DOCUMENT TEXT:
━━━━━━━━━━━━━━━━━━━━━━━━━━━━━━

Barclays Bank PLC and the other managers (the "Managers") are required to comply with the applicable
MR Rules. By purchasing, or making or accepting an offer to purchase, any Securities (or a beneficial
interest in such Securities) from the Issuer and/or the Managers, you represent, warrant, agree with and
undertake to the Issuer and each of the Managers that:
1.
you are not a retail client in the EEA (as defined in the applicable MR Rules);
2.
whether or not you are subject to the MR Rules, you will not (A) sell or offer the Securities (or any
beneficial interests therein) to retail clients in the EEA or (B) either (x) until 1 October 2015, do
anything (including the distribution of the Offering Circular) that would or might result in the
buying of the Securities or the holding of a beneficial interest in the Securities by a retail client in
the EEA (in each case within the meaning of the TMR Rules) or (y) from 1 October 2015,
communicate (including the distribution of the Offering Circular) or approve an invitation or
inducement to participate in, acquire or underwrite the Securities (or any beneficial interests therein)

━━━━━━━━━━━━━━━━━━━━━━━━━━━━━━

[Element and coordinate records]

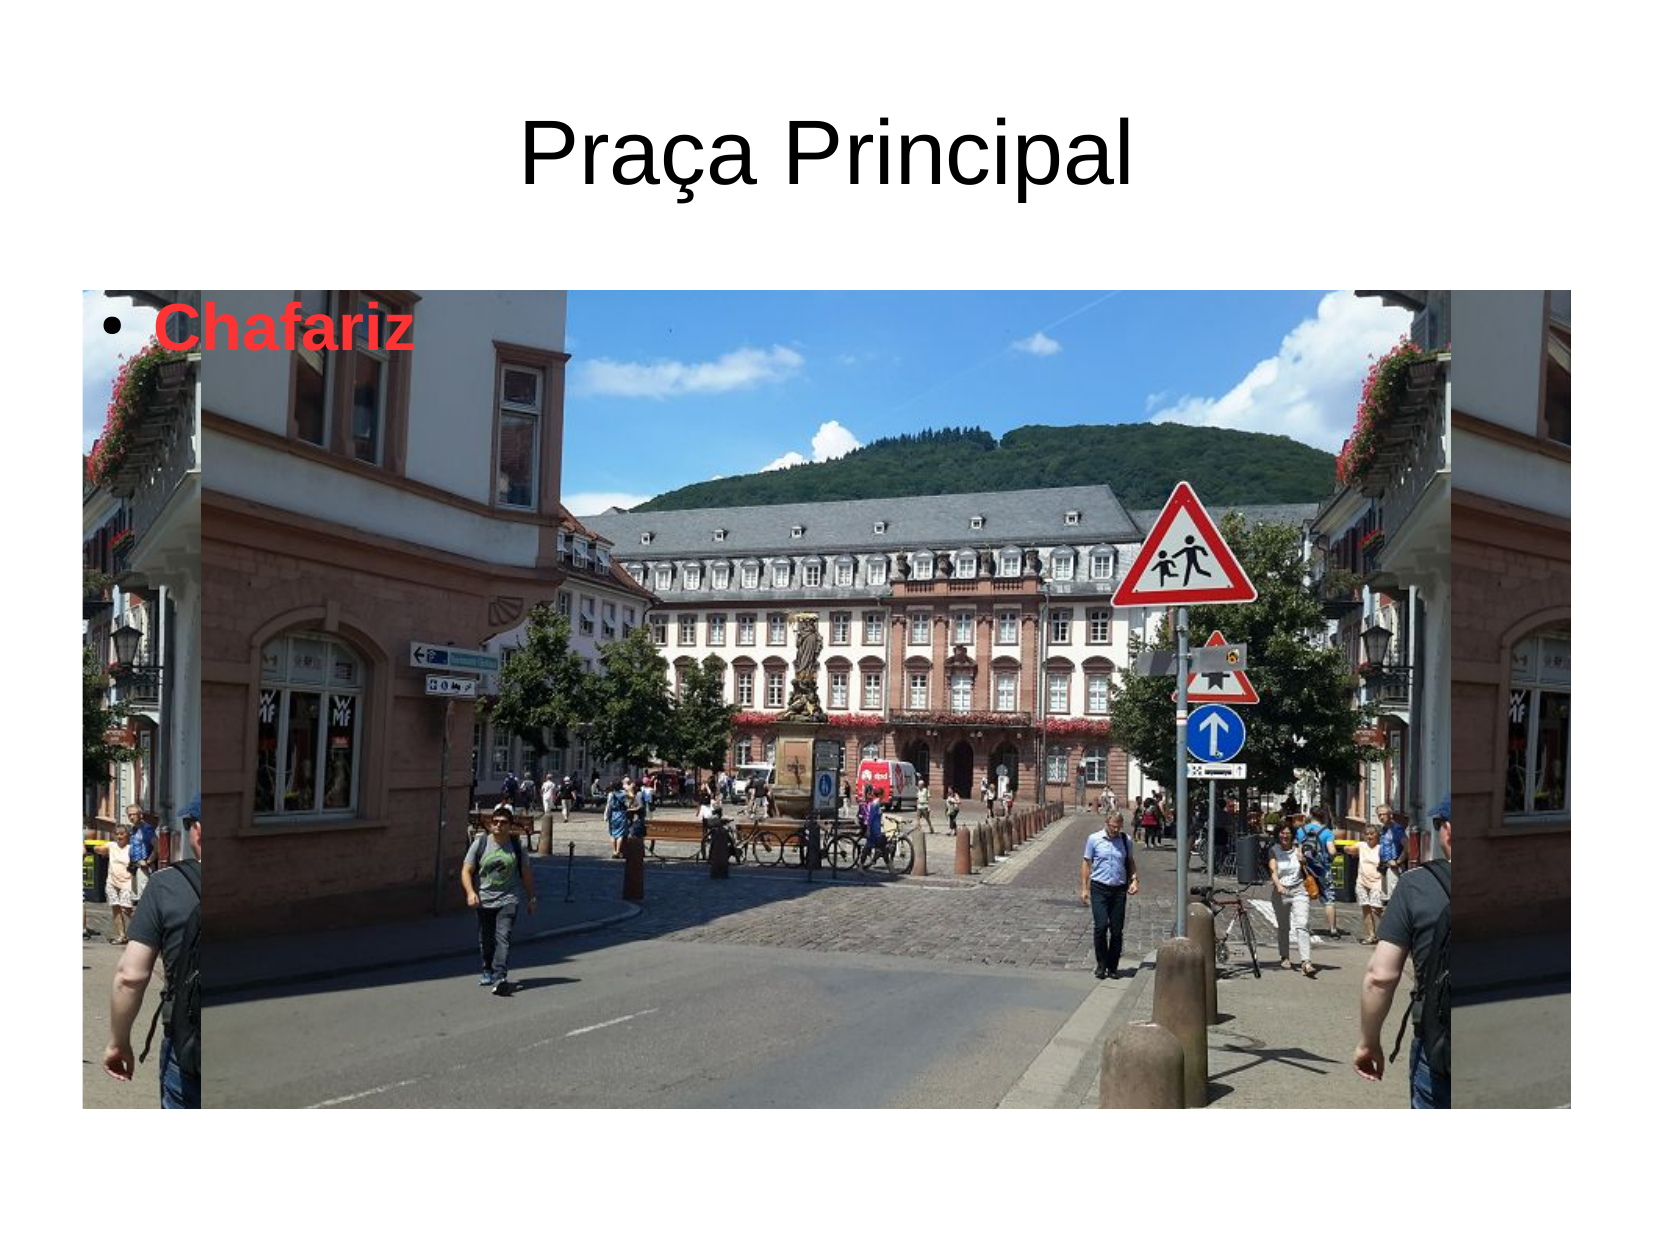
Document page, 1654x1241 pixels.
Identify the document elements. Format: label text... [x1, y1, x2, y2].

title Praça Principal [82, 49, 1571, 257]
list Chafariz [82, 290, 1571, 1109]
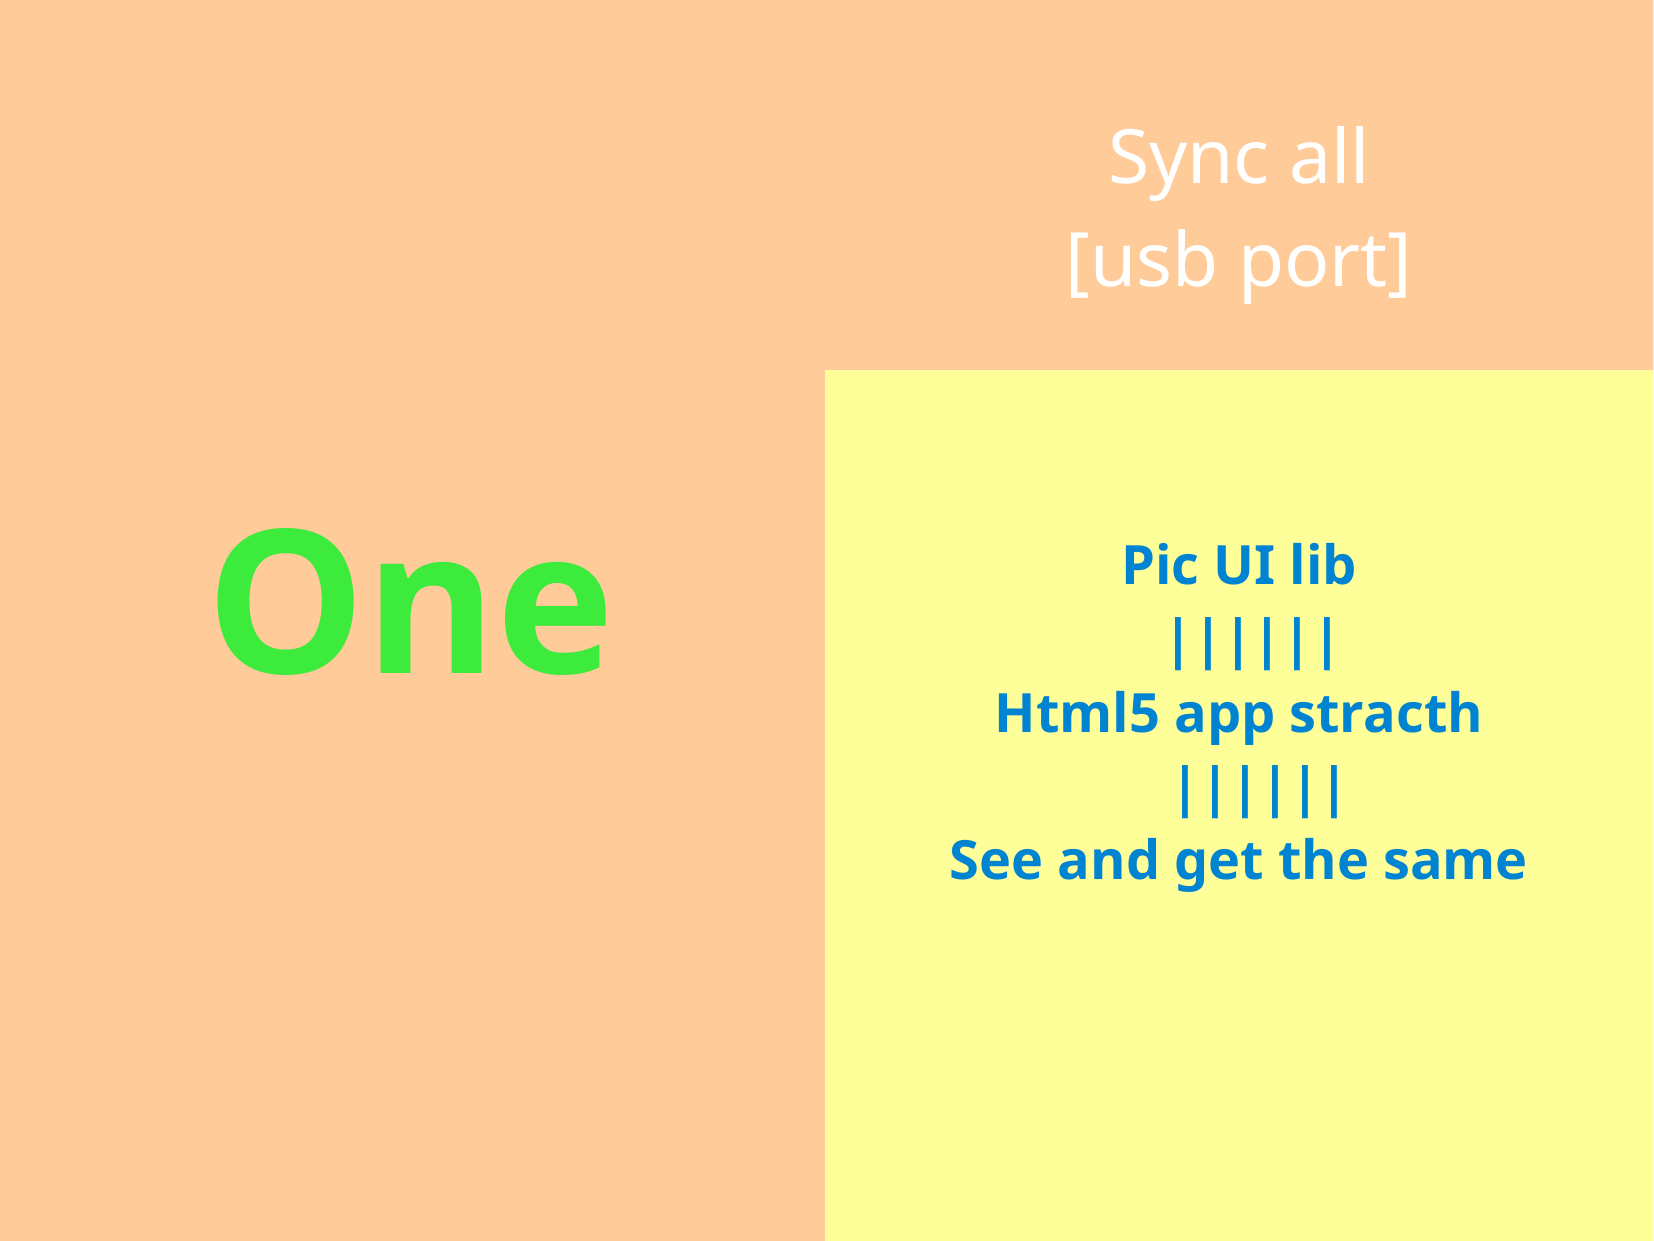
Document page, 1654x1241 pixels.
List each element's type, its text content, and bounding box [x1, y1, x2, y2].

table_header One [0, 0, 825, 1241]
table_header Sync all [usb port] [825, 0, 1654, 370]
table_cell Pic UI lib |||||| Html5 app stracth |||||| See and get the same [825, 370, 1654, 1241]
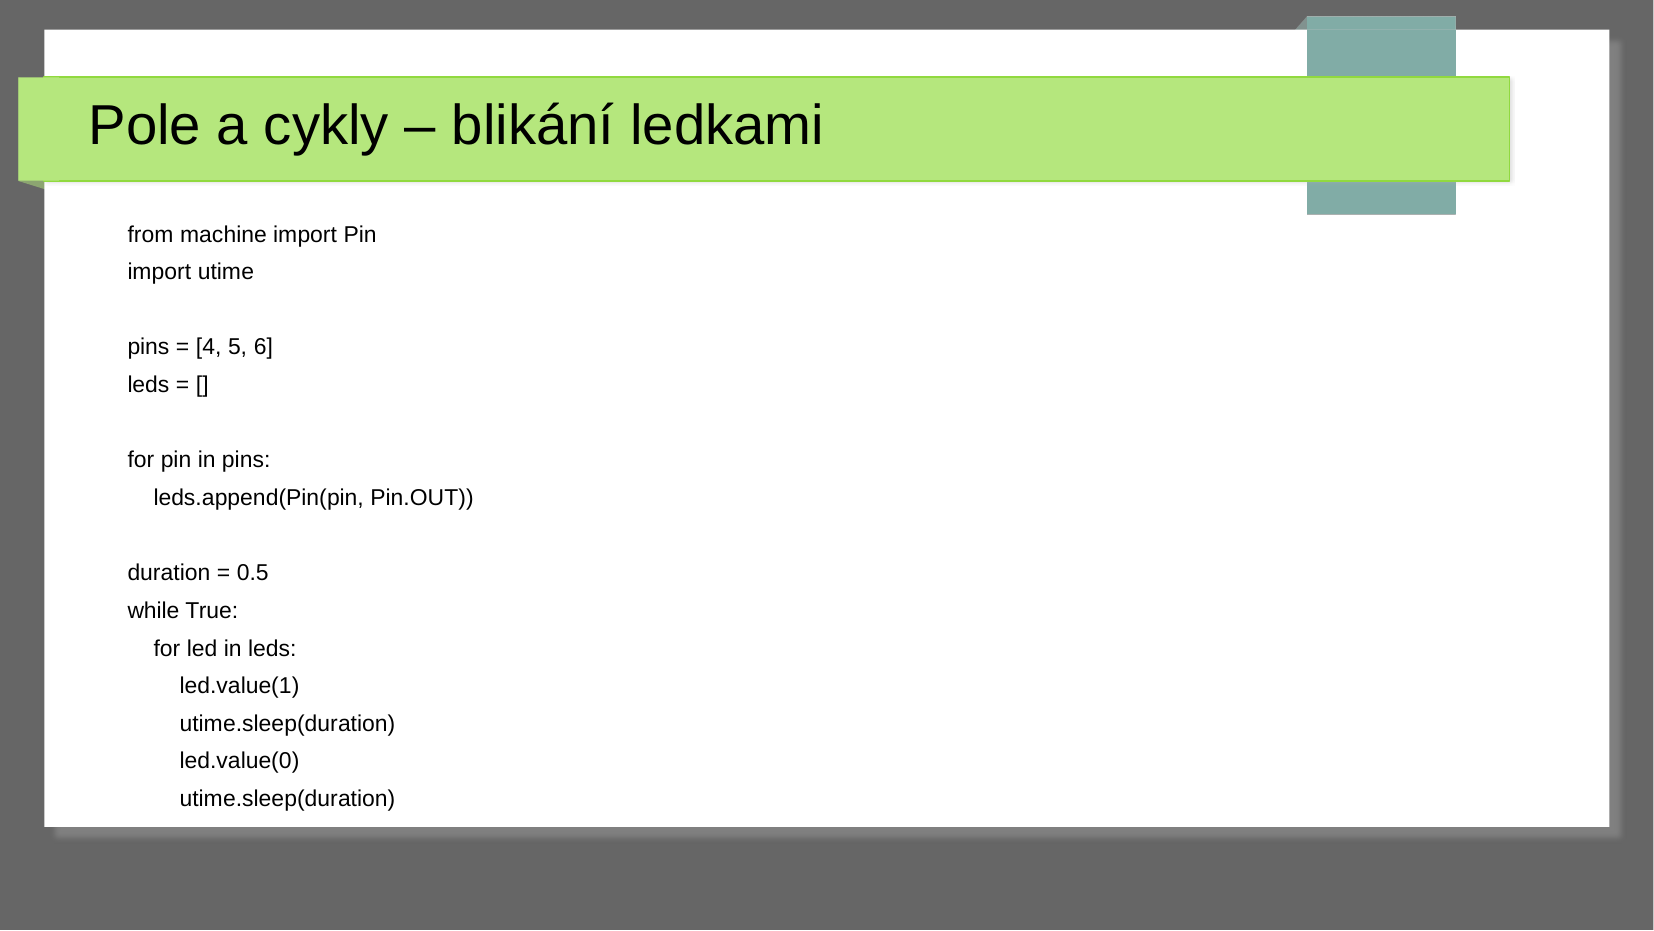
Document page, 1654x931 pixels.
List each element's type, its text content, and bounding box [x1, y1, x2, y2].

title Pole a cykly – blikání ledkami [88, 73, 1506, 178]
list from machine import Pin import utime pins = [4, 5, 6] leds = [] for pin in pins: leds.append(Pin(pin, Pin.OUT)) duration = 0.5 while True: for led in leds: led.value(1) utime.sleep(duration) led.value(0) utime.sleep(duration) [88, 221, 1565, 813]
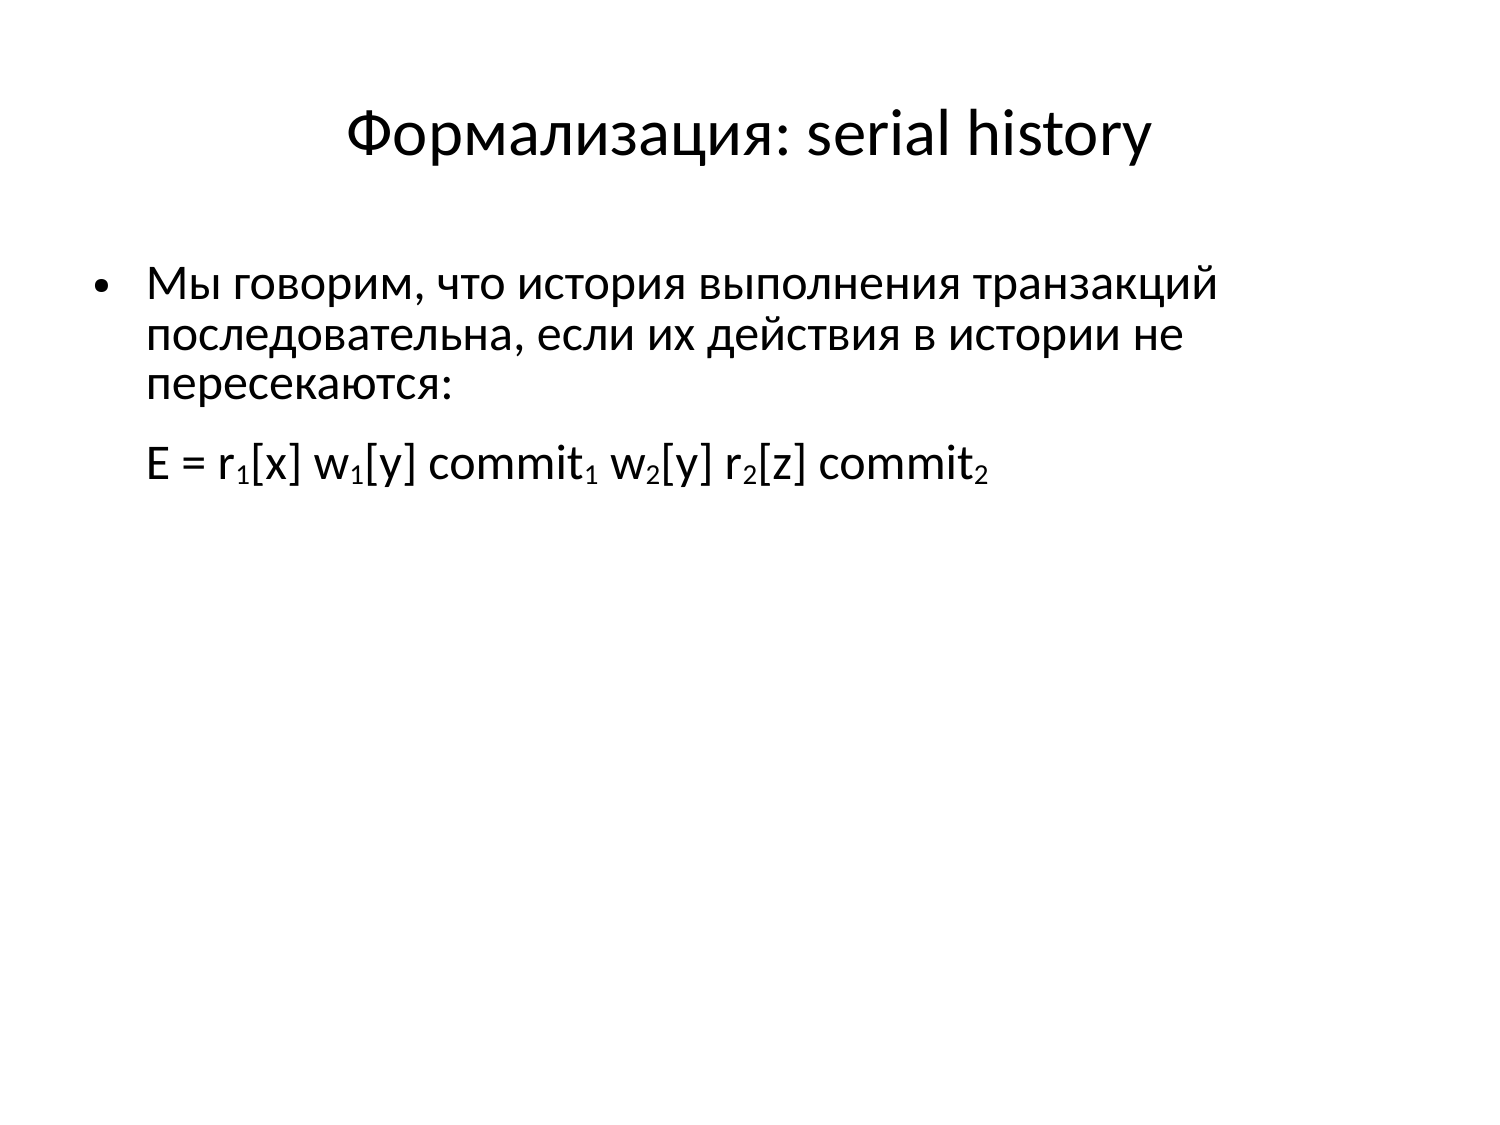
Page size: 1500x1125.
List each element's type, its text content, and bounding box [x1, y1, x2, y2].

title Формализация: serial history [75, 45, 1425, 233]
list Мы говорим, что история выполнения транзакций последовательна, если их действия в истории не пересекаются: E = r1[x] w1[y] commit1 w2[y] r2[z] commit2 [75, 262, 1425, 1005]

━━━━━━━━━━━━━━━━━━━━━━━━━━━━━━

ACTIONS TO TAKE:
a - Retype the records from their start through the line that contains "table_cell Pic UI", inclusive, and leave out the picture lines.
b - Write what comes next in the securities disclaimer, picking up from its last words.
The securities disclaimer and the records have no connection to each other.

PER-TASK ANSWERS:
a -
Document page, 1654x1241 pixels.
Identify the document elements. Format: label text... [x1, y1, x2, y2].

title Praça Principal [82, 49, 1571, 257]
list Chafariz [82, 290, 1571, 1109]
Document page, 1654x1241 pixels.
List each element's type, its text content, and bounding box [x1, y1, x2, y2].

table_header One [0, 0, 825, 1241]
table_header Sync all [usb port] [825, 0, 1654, 370]
table_cell Pic UI lib |||||| Html5 app stracth |||||| See and get the same [825, 370, 1654, 1241]

b -
where that invitation or inducement is addressed to or disseminated in such a way that it is likely to
be received by a retail client in the EEA (in each case within the meaning of the PI Rules), in any
such case other than (i) in relation to any sale or offer to sell Securities (or any beneficial interests
therein) to a retail client in or resident in the United Kingdom, in circumstances that do not and will
not give rise to a contravention of the applicable MR Rules by any person and/or (ii) in relation to
any sale or offer to sell Securities (or any beneficial interests therein) to a retail client in any EEA
member state other than the United Kingdom, where (a) you have conducted an assessment and
concluded that the relevant retail client understands the risks of an investment in the Securities (or
any beneficial interests therein) and is able to bear the potential losses involved in an investment in
the Securities (or any beneficial interests therein) and (b) you have at all times acted in relation to

1



such sale or offer in compliance with the Markets in Financial Instruments Directive (2004/39/EC)
("MiFID") to the extent it applies to you or, to the extent MiFID does not apply to you, in a manner
which would be in compliance with MiFID if it were to apply to you; and
3.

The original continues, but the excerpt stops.